Puppies & Teething - What you need to know!

Puppies & Teething - What you need to know!

There’s so much to worry about with a puppy; socialising, training – toilet & obedience and their food needs. Have you also thought about those growing needle teeth?

After a few months, puppy teeth naturally fall out and the adult teeth take their place. Just like humans, teething can be uncomfortable so what can you do to soothe their gums and offer them some comfort?

Reality check: Let’s be honest, it’s also about knowing what we can do to stop them chewing anything and everything!

Whilst we can't guarantee that we can save your favourite slippers, or stop random holes appearing in the skirting boards, here’s some info on what to expect and our top tips on managing teething for your puppy.

When do the puppy teeth start to go?

Generally, this starts at about 3-4 months and can last until they’re 6-7 months old, though it can take longer. The molars are the last often the last to go.

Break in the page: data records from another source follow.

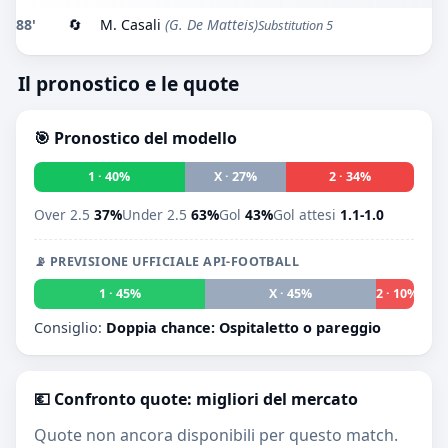
88'
🔄
M. Casali
(G. De Matteis)
Substitution 5
Il pronostico e le quote
🎯 Pronostico del modello
1 · 40%
X · 27%
2 · 34%
Over 2.5
37%
Under 2.5
63%
Gol
43%
Gol attesi
1.1-1.0
📡 PREVISIONE UFFICIALE API-FOOTBALL
1 · 45%
X · 45%
2 · 10%
Consiglio:
Doppia chance: Ospitaletto o pareggio
💶 Confronto quote: migliori del mercato
Quote non ancora disponibili per questo match.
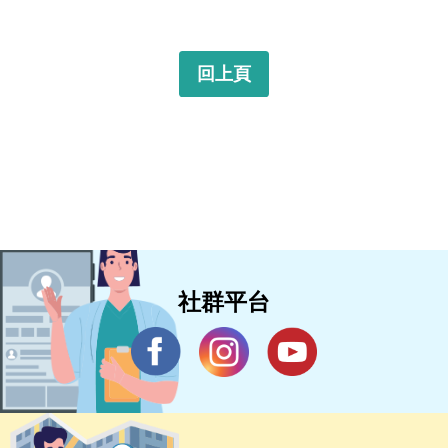
回上頁
社群平台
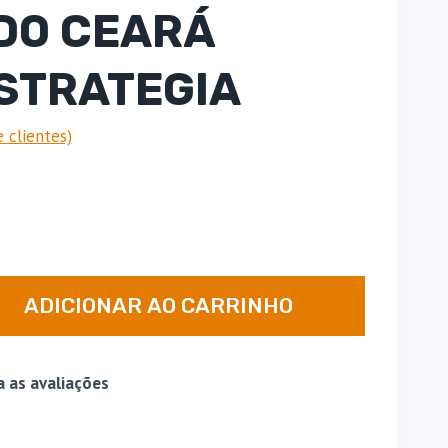
DO CEARÁ
ESTRATEGIA
 clientes)
O
preço
atual
é:
ADICIONAR AO CARRINHO
.
R$ 149,90.
a as avaliações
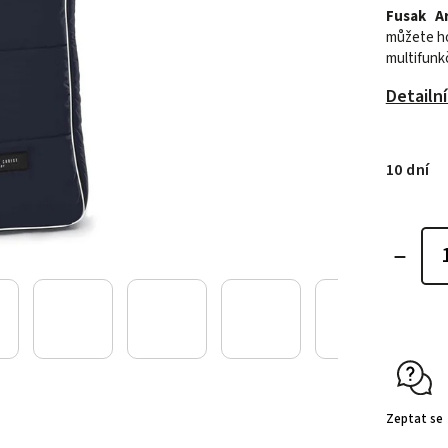
Fusak A
můžete ho
multifunk
Detailn
10 dní
Zeptat se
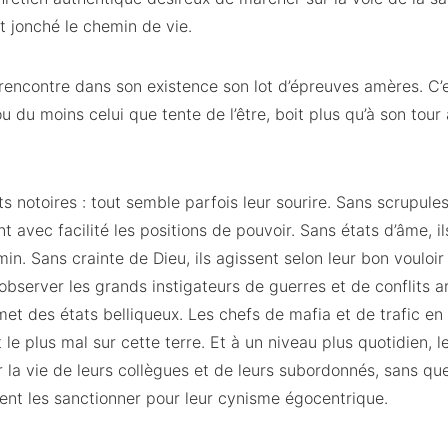
t jonché le chemin de vie.
, rencontre dans son existence son lot d’épreuves amères. C’es
 ou du moins celui que tente de l’être, boit plus qu’à son tour 
 notoires : tout semble parfois leur sourire. Sans scrupules,
t avec facilité les positions de pouvoir. Sans états d’âme, i
in. Sans crainte de Dieu, ils agissent selon leur bon vouloir
’à observer les grands instigateurs de guerres et de conflits
et des états belliqueux. Les chefs de mafia et de trafic en
le plus mal sur cette terre. Et à un niveau plus quotidien, le
ir la vie de leurs collègues et de leurs subordonnés, sans qu
ent les sanctionner pour leur cynisme égocentrique.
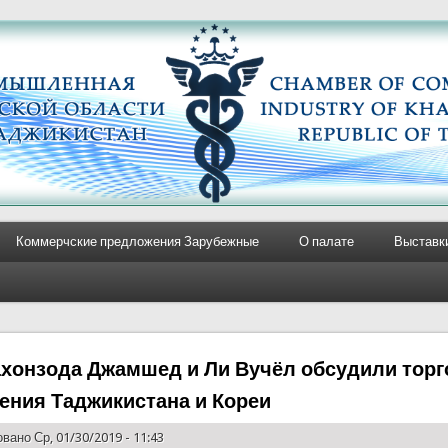
Коммерчские предложения Зарубежные
О палате
Выставк
хонзода Джамшед и Ли Вучёл обсудили тор
ения Таджикистана и Кореи
вано Ср, 01/30/2019 - 11:43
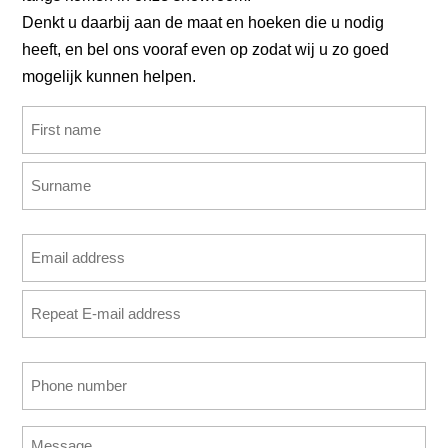
Denkt u daarbij aan de maat en hoeken die u nodig
heeft, en bel ons vooraf even op zodat wij u zo goed
mogelijk kunnen helpen.
Name
(Required)
First
Last
Email
address
Enter
(Required)
Email
Confirm
Phone
Email
number
(Required)
Message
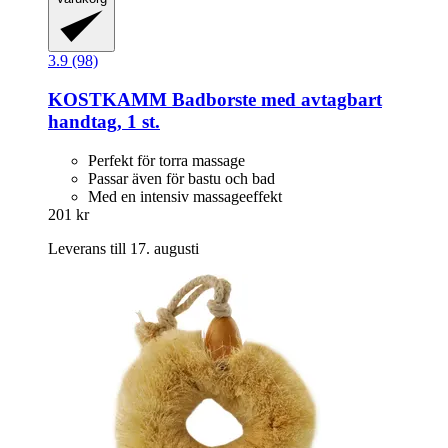
3.9 (98)
KOSTKAMM
Badborste med avtagbart
handtag, 1 st.
Perfekt för torra massage
Passar även för bastu och bad
Med en intensiv massageeffekt
201 kr
Leverans till 17. augusti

A puppy’s teeth are so tiny that you may not even notice they’ve gone. Often, they get swallowed while playing or eating, and whilst you might notice a little blood in their mouth it’s rarely anything to worry about, it’s perfectly normal.

When does the teething stop?

It’s generally all done and dusted by about 8 months, when your pup has all their adult teeth.

The only thing you need to do during this stage it try to help manage the discomfort. Don’t try to intentionally loosen or wiggle any teeth – you could do more harm than good. Teeth fall out naturally. It is however good to keep an eye on your pups’ mouth regularly.

If baby teeth don’t seem to be budging, then you should speak to your vet. Occasionally they can try to hang on in there, and may need to be removed by a professional.

Puppy Teething Guide

Here’s 3 things you can do to make the teething process a breeze for both you and your pup.

  • Provide special teething chews – to soothe those sore gums.
  • Give your puppy plenty to do – it’ll keep them out of teething trouble and might just save those aforementioned slippers…
  • Provide mental stimulation – puppies growing brains love puzzle toys and brain games. These not only keep them occupied, but it’ll wear them out ready for a nice puppy nap.
Teething toys

Look out for toys that are soft and flexible. If you can’t bend or flex the toy, it may be too hard to give to your puppy. Toys that are too hard could fracture your puppy’s growing teeth.

To be safe, give you pup toys like:

  • Rope toys
  • Plush toys
  • Rubber toys

    You can also buy puppy teething rings and even puppy pacifiers! Many of these have nubs that are great for massaging sore gums.

    Like so many things with puppies, it’s a phase that they all go through, so just hang on in there and help them through it.